It makes sense, of course. I do need to get out of the car before the worst could happen. I let out the breath that I'm holding onto and realize just how sore my entire body is from the force of the impact. My back hurt the worst of all. Instinct told me to look around but the medical degree insisted that I stay still just in case things aren't right. Despite that, I turn my head.

A male was peering in the window, probably a decade younger than myself. Maybe a little more. Strawberry blonde hair and freckles, but he was standing far too close to me. Or perhaps the circumstances had just made me more claustrophobic than usual.

"Right…" I mumbled, not sure what to say for a minute.

The door of the truck is finally yanked open and two arms wrap around my frame, yanking me out of the vehicle. I expected my feet to meet the ground, but they don't.

Instead, the male helping me lifted me up and over his shoulders, roughly twisting my arm so that he had me in a firefighter's hold.

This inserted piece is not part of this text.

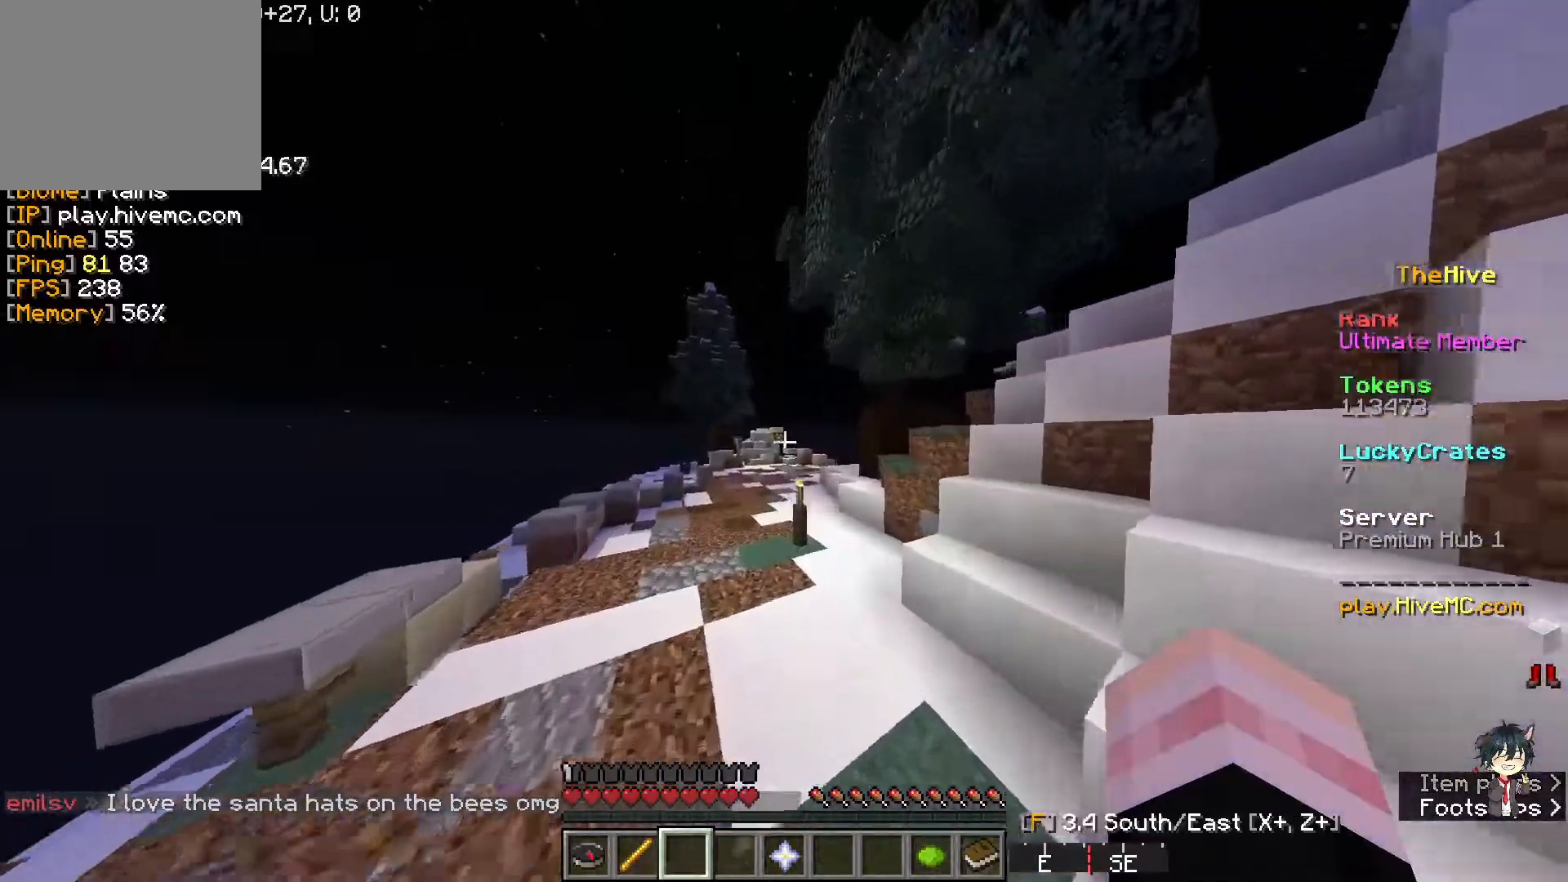
{"keys": ["w"], "events": []}
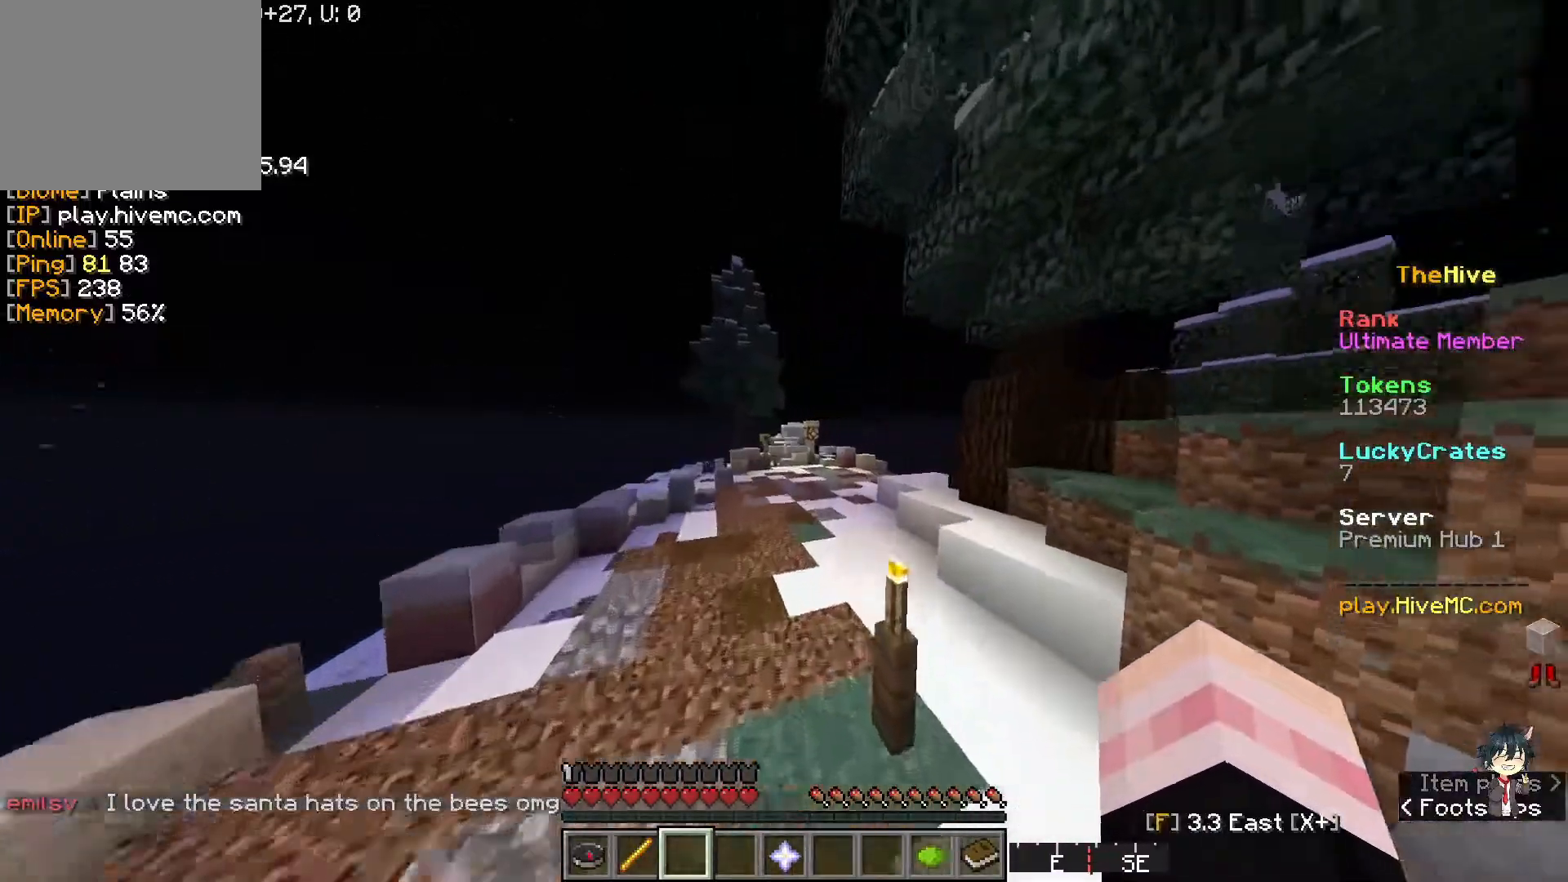
{"keys": ["w"], "events": []}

My head spun for a moment with the quick movements and the rush of blood in the opposite direction, trying to figure out what was happening.

"What are you doing?" I questioned, squirming against his tight grip slightly.

He doesn't answer me. I give it a moment, thinking that maybe he's out of breath or not capable of holding me and talking at the same time, but no such luck comes. Instead, he hustled back to what appeared to be his car. It's damaged. He hit me, I realize. The front grill of the truck is a mess, but the rest of it appeared in decent enough condition. It must have been an accident.

The assumption is very quickly eradicated from my mind when the back door of the truck is open and he tossed me down inside of it. It took me a minute to flip back over the right way.

"What the hell are you doing?" I repeated the question, my voice rising up.

A hand rooted in the length of my hair, slamming my head back into the center console. I black out.

Time doesn't quite pass while unconscious. It's not the same as sleep – there's no dreams or sense of security for any of it, no heavy ease to pull me out of it. Instead, it's a constant and dull throbbing in the back of my head that continues to persist even when my senses began to come back to me.

Even when my eyes do finally open to try and remember what had happened and figure out what was going on, it's still dark all around me.

I'm laying on my back and I try to sit up only to realize that I'm bound. My hands are above my head. Handcuffs, maybe. Something metal and cold. But they're tight. They barely make noise when I rustle and pull because there's little slack. I'm not on a bed. It's too hard. The floor was tile or cement, maybe, far too cold to be anything metal. The smell is musky. Basements aren't common in this part of the state, but… I think I'm in a basement.

"Hello?"

The simple word echoed quietly in the walls. It must have been mostly empty. It's too quiet.

Even though no one answered me, it still felt like I was being watched so hard. My eyes barely adjusted to the darkness around me. There's no light, really. I can barely see an outline of myself, my legs, the floor that I'm on. Squinting in the darkness only made the throbbing behind my head hurt even more, like looking at a laptop in the midst of a dark room.

Giving another pull at the restraints around my wrist, I realize that the rest of my body is still in pain, too. This position only accentuated the soreness between my shoulder blades. I yank and yank until my shoulders are in agony from the attempts. I slumped back, momentarily giving up.

"It's useless." A woman's voice croaked out.

I froze for a moment. There was someone else here. I wasn't alone. Why hadn't she answered me before? Thinking back, there hadn't been a woman there. Just a man. Had he taken her too? I realized I had no idea what to say to her.

"Hi," I breathed out unsteadily. "You're– you're down here too?" I questioned.

"Have been since the morning." She replied. "I don't think it's been more than one day, at least. My name's Serena."

"I'm April," I answered. What do you say in a situation like this? "I'm… I'm sure we'll have someone find us soon. I'm a medical examiner. My… my best friend will come looking for me. We'll be out of here soon." I echoed, hoping that I could make myself believe the words.

A quiet moment passed between us, but it doesn't last for long.

"So you're the one he's been talking about. The one who's going to kill me." Serena responded.

This time, it's my fault for the silence, caught off guard by the words that she said. I was going to kill her? I didn't know what his guy was or what he had told her before, but now at least I knew that it was utter bullshit.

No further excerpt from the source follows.